| Texto fornecido |
▼

Pra quem sentir falta dos doces da terra-natal, eis um alívio: a cada ano que passa, leites condensados ocupam as prateleiras de mais supermercados. Pelo menos o brigadeiro está garantido! Agora cuidado: não comece a fazer um pavê sem ter certeza de que irá encontrar Guaraná no lugar em que você estiver.

“E a cachaça?”, você deve estar perguntando. Jamais a encontrei em supermercados do Hemisfério Norte, mas confesso que também nunca procurei (rs). Apesar de ser leigo no assunto de bebidas alcólicas, acho que tal da caipirosca com vodca não fica tão diferente da caipirinha com pinga. Se ficar ruim, você toma tudo sozinho e pronto.

Outro gosto 

Algumas coisas ainda estarão disponíveis em qualquer lugar, mas não necessariamente com o gostinho com que você está acostumado. Quando experimentar o chocolate, a pizza e a carne de outros países, você vai saber do que estou falando.

E por falar em carne, provavelmente você tenha se acostumar com três coisas. Uma: comer menos. Duas: incluir carne de veado, carneiro e pato ou ganso no seu cardápio. Três: tolerar carne mal passada. Mesmo de frango. Credo!

Não se assuste com a falta de noção dos europeus, por exemplo, ao comerem frutas. Em pouco tempo, você vai rever seu conceito de “suco de laranja”, se acostumar com pessoas descascando laranja com as mãos ou comendo a maça inteira - com semente e tudo. E sabe quando a banana está no ponto, cheia de pintinhas marrons? Já passou do ponto pras pessoas que jamais viram uma bananeira crescer nos seus países.

A parte boa 

Mas calma porque também há coisas boas. O leite na Europa é uma delas. Barato e espesso, acaba sendo também responsável por uma enorme variedade de iogurtes e queijos pra todos os gostos. Todos mesmo.

E já ouviu falar do pão alemão? Do queijo marrom norueguês? Da paella espanhola? Do vinho italiano? E dos doces canadenses do Tim Hortons, do cheese cake estadunidense, do fondu suíço, do goulash húngaro..? A lista é enorme. E tinha que ser, mesmo. Afinal de contas, você vai ver que aguentar a falta de um bom bife com arroz e feijão não é fácil.

Ciganos batedores de carteira na Itália

Com o que você associa a palavra “ciganos”? Se pensou em música, dança e roupas coloridas, não há nada de errado. Entretanto, a realidade desses povos espalhados ao redor do mundo não é… digamos tão colorida assim.

▲

| Amostra dos registros |

▼

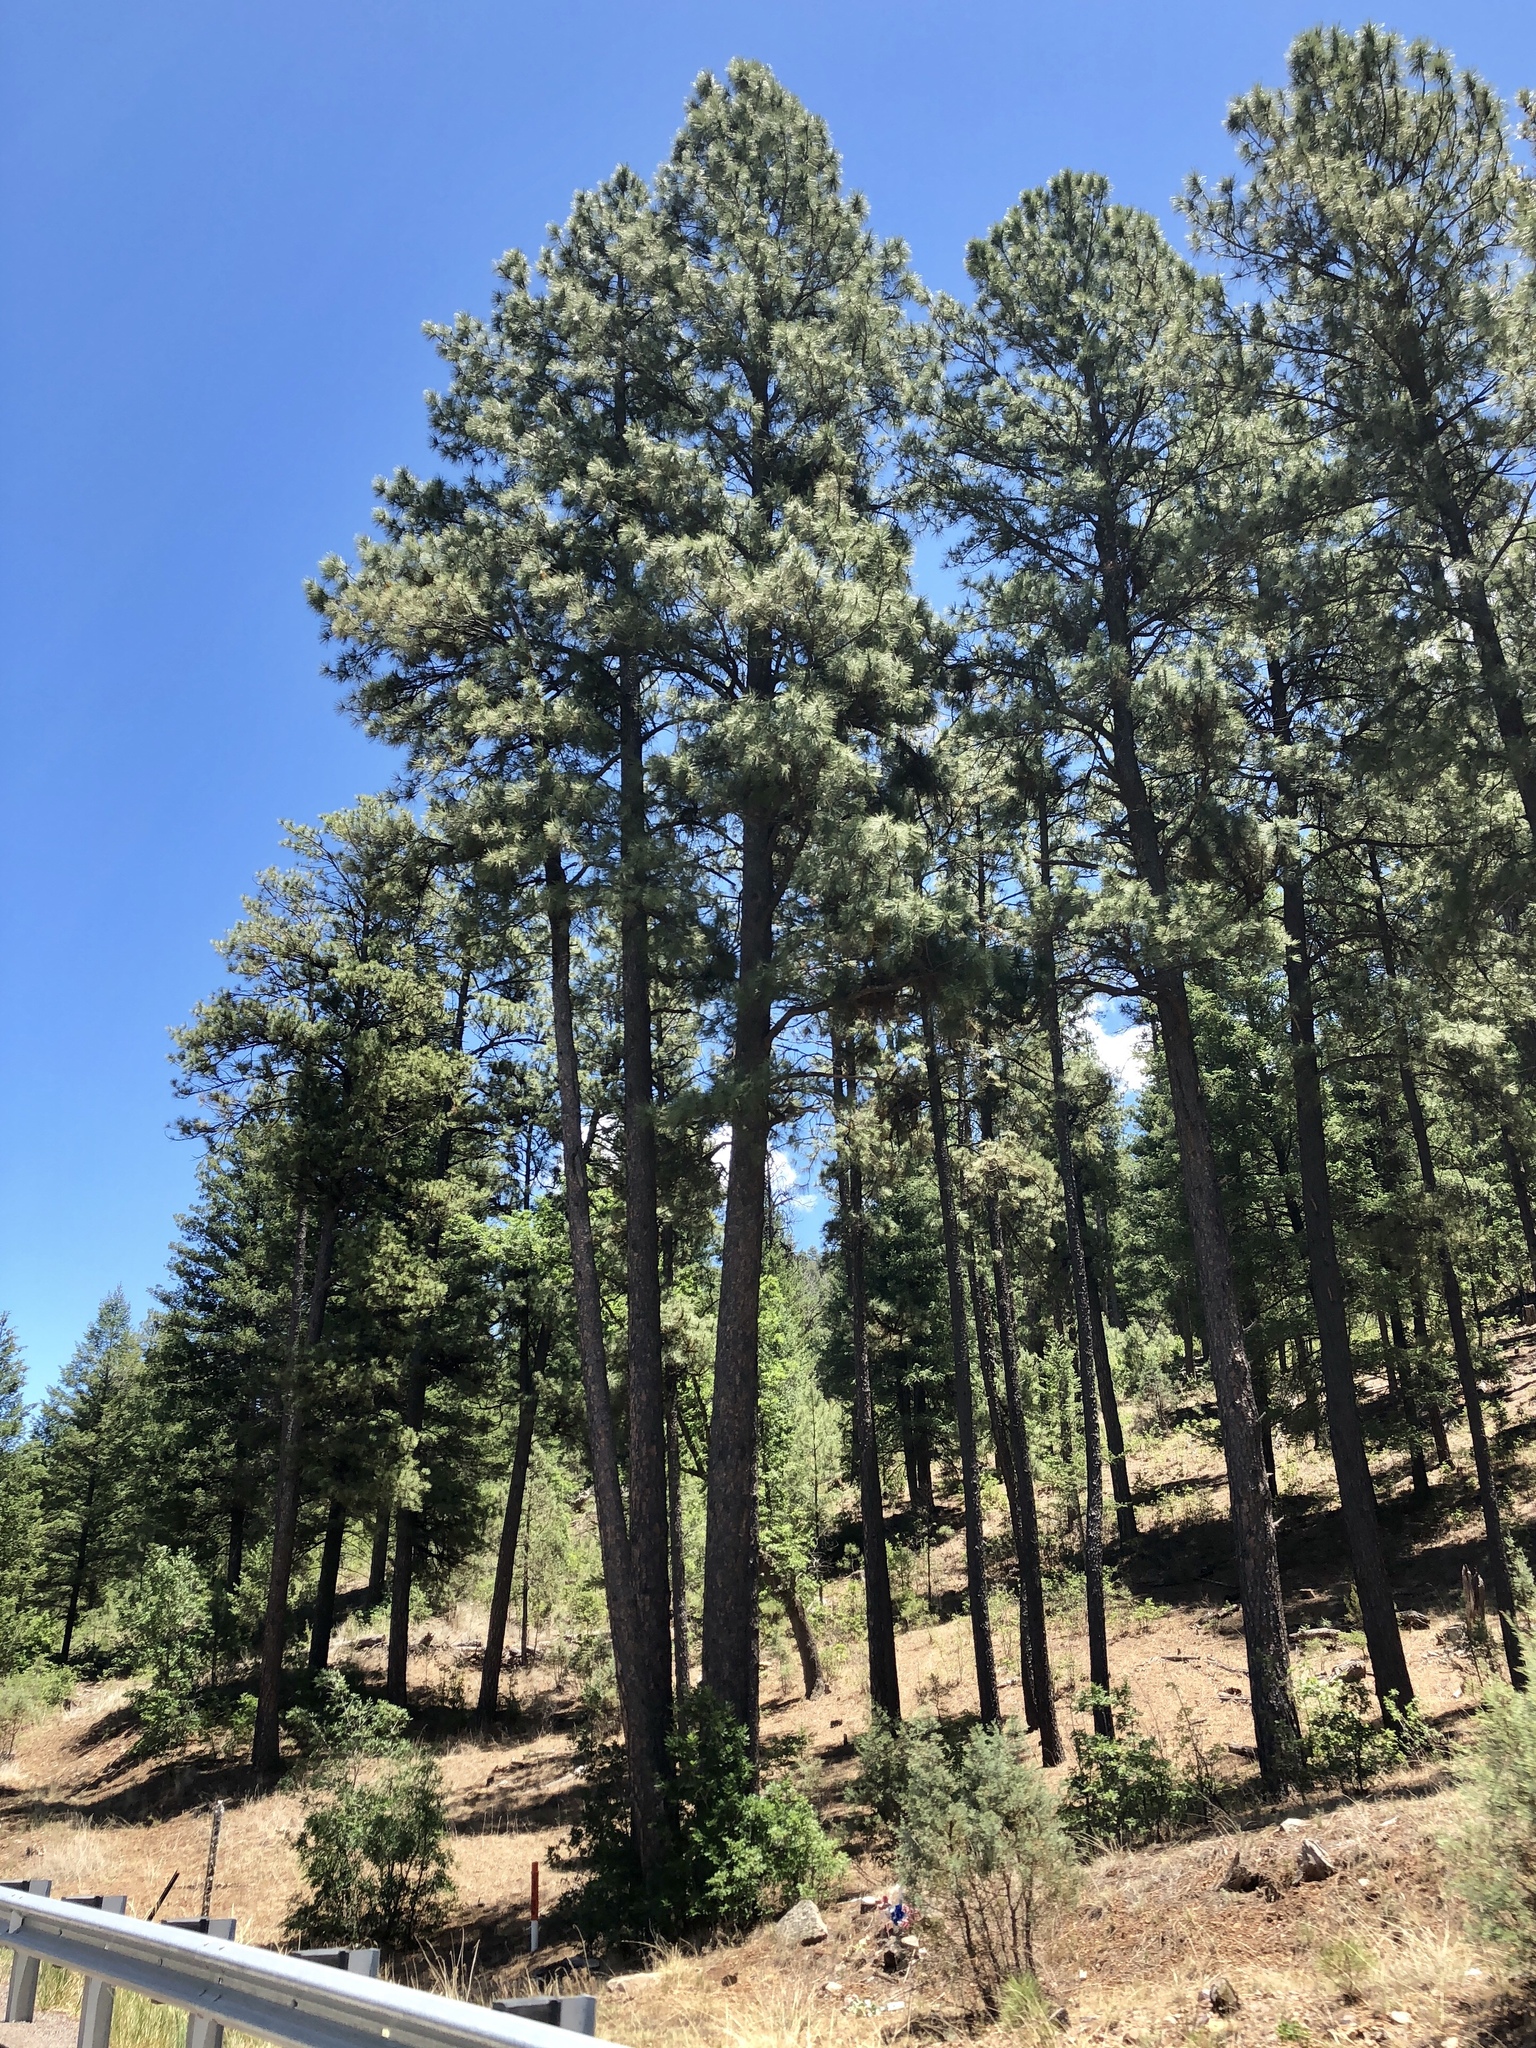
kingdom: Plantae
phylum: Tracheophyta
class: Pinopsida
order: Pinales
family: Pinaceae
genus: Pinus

▲
▼

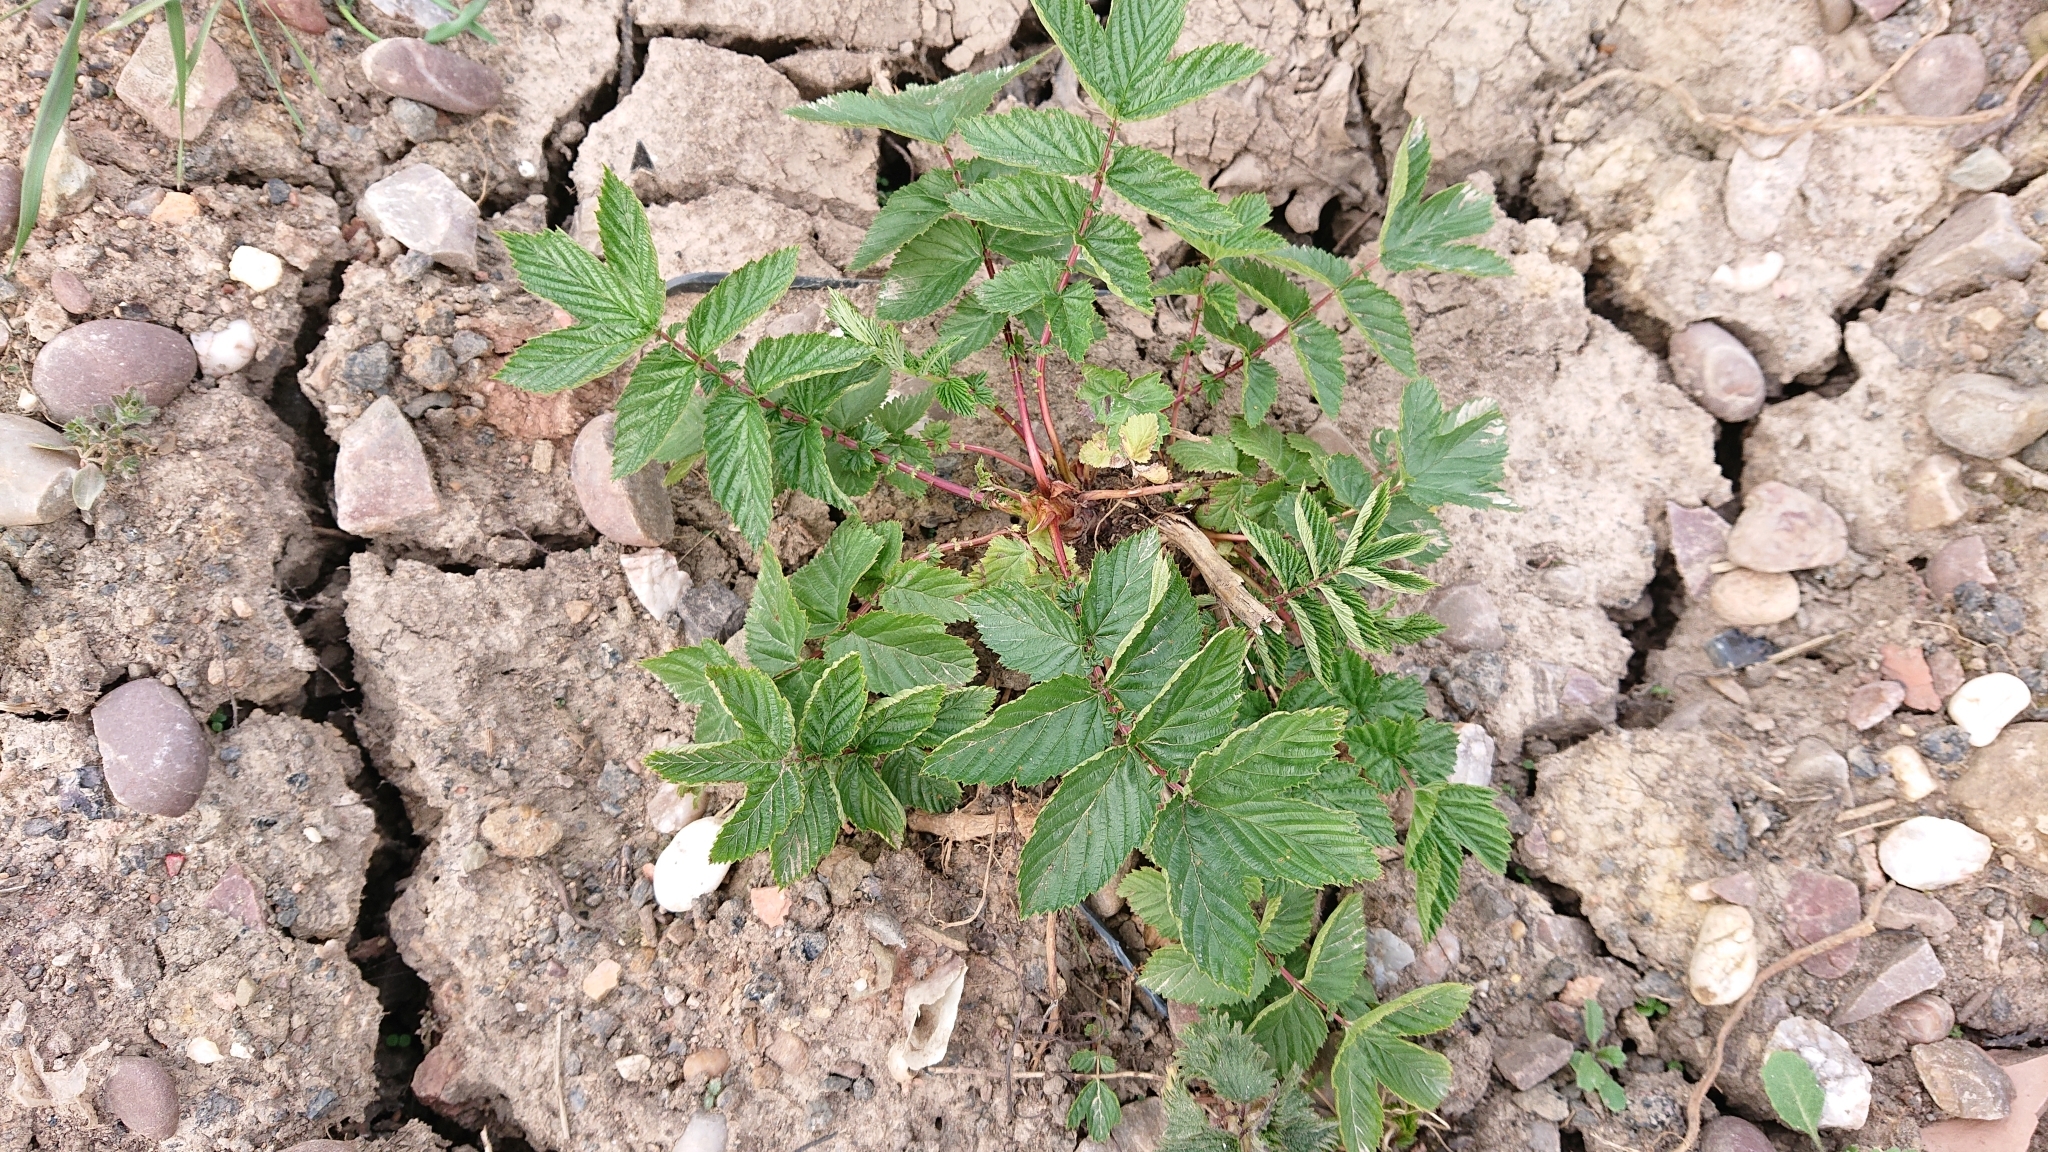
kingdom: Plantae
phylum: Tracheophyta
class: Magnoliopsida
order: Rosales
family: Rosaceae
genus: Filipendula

▲

| Tarefas do exercício |
a: Segundo o texto, como é o leite na Europa?
b: Transcreva do texto o trecho que vai de "Outro gosto" até "nos seus países.", incluindo este último.

| Respostas abaixo |
a: Barato e espesso.

b:
Outro gosto 

Algumas coisas ainda estarão disponíveis em qualquer lugar, mas não necessariamente com o gostinho com que você está acostumado. Quando experimentar o chocolate, a pizza e a carne de outros países, você vai saber do que estou falando.

E por falar em carne, provavelmente você tenha se acostumar com três coisas. Uma: comer menos. Duas: incluir carne de veado, carneiro e pato ou ganso no seu cardápio. Três: tolerar carne mal passada. Mesmo de frango. Credo!

Não se assuste com a falta de noção dos europeus, por exemplo, ao comerem frutas. Em pouco tempo, você vai rever seu conceito de “suco de laranja”, se acostumar com pessoas descascando laranja com as mãos ou comendo a maça inteira - com semente e tudo. E sabe quando a banana está no ponto, cheia de pintinhas marrons? Já passou do ponto pras pessoas que jamais viram uma bananeira crescer nos seus países.